The intended mother’s fresh quality eggs are placed together with the best sperms and stored in an environmentally controlled chamber, which is the culture dish containing the ovum to allow for fertilization. Male infertility - an intracytoplasmic sperm injection (ICSI) can be performed to directly inject a single sperm into the egg to achieve fertilization. The next day, embryologists examine the eggs for signs of fertilization. A normally fertilized egg (zygote) will show two pro nuclei, which represent the genetic material from the egg and sperm. A healthy zygote will multiply the following day, embryos reach 4 cells, the day after, 8 cells and by day 5 after egg retrieval, they should reach the blastocyst stage.
Embryo Transfer to Surrogate mother
When the fertilized egg divides, it becomes an embryo. Our laboratory staff will regularly check the embryo to make sure it is growing properly. One to five days after egg retrieval, the embryo(s) are transferred to the surrogate's uterus. In order to transfer, the embryo is passed with a thin embryo transfer catheter through the cervix to the top of the uterus.
No more than 3 embryos may be placed into the surrogate mother womb at the same time because it could lead to multiple births. The exact number of embryos transferred is a complex issue that depends on many factors, especially the woman’s age and the quality of the embryos. Embryos that are not transferred at this time are stored in liquid nitrogen for later use.
Testing of Pregnancy
Two weeks after the embryo transfer, our doctor will perform a blood test, and two weeks after a positive pregnancy test, a fetal heartbeat ultrasound is done. Estrogen and progesterone supplementation of the pregnancy continues for 6 to 8 weeks. The placenta now produces enough of its own estrogen and progesterone so that the supplementation can stop. Six weeks into pregnancy, the pregnancy sac is approximately an inch in diameter. The baby inside the sac is about 0.5 inch long.
REMEMBER – You are two weeks pregnant at the time of your transfer, so your 1st ultrasound is approximately four weeks from your transfer. At this ultrasound, a fetal heart should be detected.
Intended Parent Risks
IVF requires a significant physical, financial, emotional and time commitment. Stress and depression are common among couples dealing with infertility. A woman taking fertility medicines may have abdominal pain, bloating, headaches, mood swings and other side effects. Many IVF medicines must be given by injection, often several times a day. (Our doctor will show the couple how to properly mix the medicines and give a shot.) Injections can cause bruising.
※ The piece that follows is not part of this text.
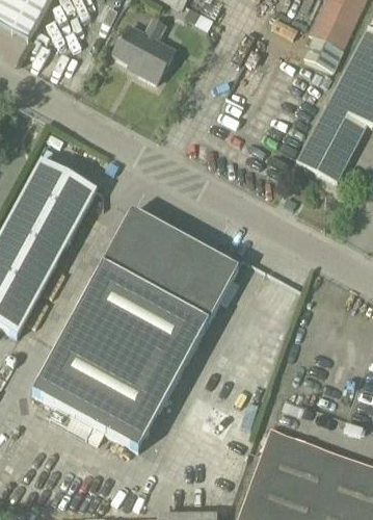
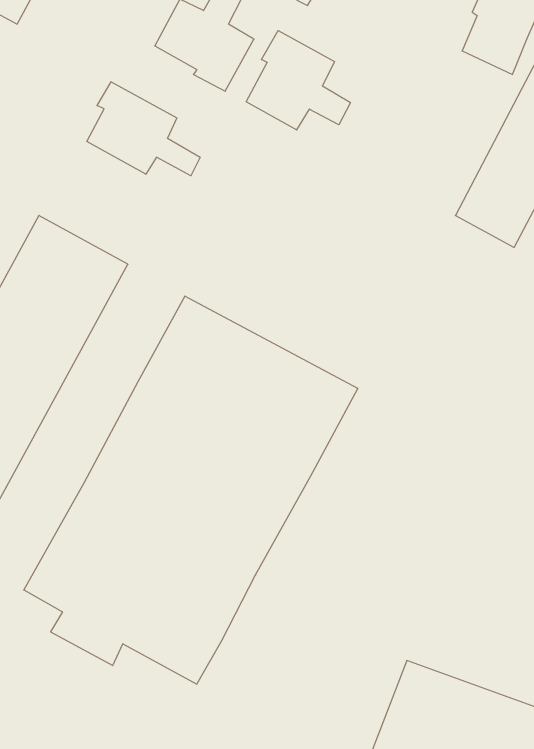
building: none -> [246,31,350,130]
building: none -> [87,82,200,176]

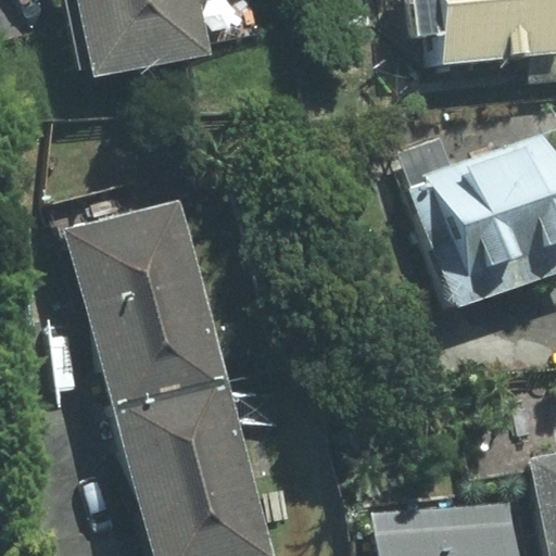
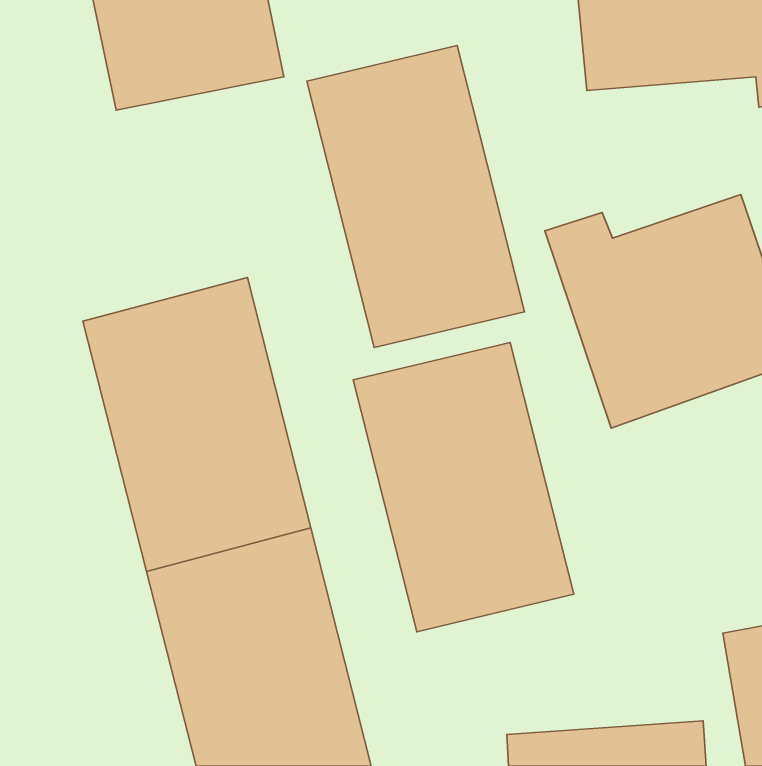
building: none -> [307,46,524,347]
building: none -> [353,342,574,632]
In some cases, fertility medications may cause ovarian hyper stimulation syndrome. This condition causes a buildup of fluid in the chest and abdomen. Other symptoms include abdominal pain, bloating, rapid weight gain (10 pounds within days), decreased urination despite drinking plenty of fluids, vomiting, nausea and shortness of breath. Mild cases can be treated with bed rest. More severe cases require draining of the fluid with a needle.
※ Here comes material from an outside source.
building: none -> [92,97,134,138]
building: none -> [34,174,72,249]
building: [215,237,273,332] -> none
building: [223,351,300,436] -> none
Risks of egg retrieval include reactions to anesthesia, bleeding, infection and damage to structures surrounding the ovaries, including the bowel and bladder.
There is a risk of multiple pregnancies when more than one embryo is placed into the womb. Carrying more than one baby at a time increases the risk of premature birth and low birth weight. (However, even a single baby born after IVF is at higher risk for prematurity and low birth weight.) It is unclear whether IVF increases the risk of birth defects. Medical studies to date have concluded that fertility medications/drugs are not linked to ovarian cancer.